Menurut para petani, kondisi tersebut sangat tidak wajar karena biasanya ketika persediaan singkong di pasaran menipis, harga justru mengalami kenaikan. Namun sekarang, meskipun persediaan singkong terbatas, harga justru tetap rendah. Fenomena anomali ini menimbulkan dugaan adanya faktor eksternal yang memengaruhi harga di tingkat petani.
Slamet menduga salah satu penyebab utama anjloknya harga singkong adalah impor tapioka. Ini merujuk pada data tahun 2024, tercatat sebanyak 267.062 ton tapioka diimpor ke Indonesia dengan nilai mencapai USD 144 juta atau sekitar Rp 2,2 triliun. “Kebijakan impor tapioka sangat merugikan petani dalam negeri. Ketika stok singkong lokal terbatas, seharusnya harga di tingkat petani meningkat, bukan malah jatuh. Ini perlu ditelusuri lebih lanjut agar kebijakan yang ada tidak merugikan petani singkong kita,” kata dia pada Sabtu (1/2/2025).

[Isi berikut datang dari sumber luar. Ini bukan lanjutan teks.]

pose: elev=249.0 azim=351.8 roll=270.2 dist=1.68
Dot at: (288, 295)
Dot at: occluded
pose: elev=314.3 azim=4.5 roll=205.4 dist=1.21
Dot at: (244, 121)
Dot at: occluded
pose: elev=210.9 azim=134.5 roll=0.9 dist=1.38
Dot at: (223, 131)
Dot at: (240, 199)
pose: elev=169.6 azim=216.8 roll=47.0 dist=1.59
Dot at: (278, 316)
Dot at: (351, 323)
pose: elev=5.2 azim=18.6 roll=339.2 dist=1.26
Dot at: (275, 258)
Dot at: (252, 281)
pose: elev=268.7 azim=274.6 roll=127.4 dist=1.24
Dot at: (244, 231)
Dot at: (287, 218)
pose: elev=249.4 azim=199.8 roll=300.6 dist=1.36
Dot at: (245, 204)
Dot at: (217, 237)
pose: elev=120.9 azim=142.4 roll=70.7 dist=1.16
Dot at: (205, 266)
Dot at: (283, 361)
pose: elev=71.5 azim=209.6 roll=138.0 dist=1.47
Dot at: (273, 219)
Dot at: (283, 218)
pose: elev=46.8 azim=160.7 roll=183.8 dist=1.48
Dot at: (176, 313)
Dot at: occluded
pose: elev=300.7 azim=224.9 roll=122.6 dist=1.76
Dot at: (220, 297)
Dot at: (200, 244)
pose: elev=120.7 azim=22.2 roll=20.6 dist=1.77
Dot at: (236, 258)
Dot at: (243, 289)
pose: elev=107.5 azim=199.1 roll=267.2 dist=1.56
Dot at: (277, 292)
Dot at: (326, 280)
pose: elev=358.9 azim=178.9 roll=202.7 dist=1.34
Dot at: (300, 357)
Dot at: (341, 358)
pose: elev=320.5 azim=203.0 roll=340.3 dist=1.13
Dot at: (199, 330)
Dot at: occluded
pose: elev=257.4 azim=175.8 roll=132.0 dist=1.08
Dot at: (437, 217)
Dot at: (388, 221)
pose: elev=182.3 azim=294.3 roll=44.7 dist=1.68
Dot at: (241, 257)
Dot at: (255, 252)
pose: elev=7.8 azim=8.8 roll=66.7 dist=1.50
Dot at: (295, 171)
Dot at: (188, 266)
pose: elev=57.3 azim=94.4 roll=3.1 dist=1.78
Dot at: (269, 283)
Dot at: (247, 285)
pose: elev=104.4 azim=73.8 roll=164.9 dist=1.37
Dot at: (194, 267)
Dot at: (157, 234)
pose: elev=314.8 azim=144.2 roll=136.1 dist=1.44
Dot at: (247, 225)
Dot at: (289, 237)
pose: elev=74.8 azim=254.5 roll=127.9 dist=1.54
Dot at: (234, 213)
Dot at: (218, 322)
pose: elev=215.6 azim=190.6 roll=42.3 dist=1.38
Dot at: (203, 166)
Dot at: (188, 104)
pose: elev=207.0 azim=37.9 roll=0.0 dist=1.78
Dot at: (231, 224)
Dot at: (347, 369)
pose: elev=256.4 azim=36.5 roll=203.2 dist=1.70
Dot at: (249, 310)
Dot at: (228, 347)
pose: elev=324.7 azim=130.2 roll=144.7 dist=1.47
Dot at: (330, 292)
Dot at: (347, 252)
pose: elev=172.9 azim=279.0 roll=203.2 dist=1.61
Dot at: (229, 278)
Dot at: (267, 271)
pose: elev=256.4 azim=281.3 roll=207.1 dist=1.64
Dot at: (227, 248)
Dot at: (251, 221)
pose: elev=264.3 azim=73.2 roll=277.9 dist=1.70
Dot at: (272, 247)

Baca Juga: Anjlok Drastis, Harga Singkong Gebang di Lengkong Sukabumi Hanya Rp 1.000 per Kilogram
Selain harga yang anjlok, lanjutnya, petani singkong di Sukabumi juga menghadapi permasalahan tingginya biaya operasional. Berdasarkan perhitungan petani, biaya operasional untuk menanam singkong mencapai Rp 15 juta per hektare per masa panen. Dengan harga jual Rp 900 per kilogram dan hasil panen sekitar 17,5 ton per hektare, petani hanya memperoleh pendapatan sekitar Rp 15,7 juta per hektare per panen. Artinya, pendapatan petani hampir sama dengan biaya produksi, bahkan masih harus dipotong biaya sewa lahan 10 persen dan biaya angkutan.
Sebaliknya, jika harga singkong berada di angka Rp 1.500 per kilogram, petani dapat memperoleh pendapatan sekitar Rp 26 juta per hektare per panen. Dengan harga tersebut, petani masih memiliki keuntungan yang cukup untuk keberlanjutan usahanya. Oleh karena itu, Slamet meminta pemerintah segera mengambil langkah-langkah strategis guna melindungi petani singkong dari kerugian yang lebih besar.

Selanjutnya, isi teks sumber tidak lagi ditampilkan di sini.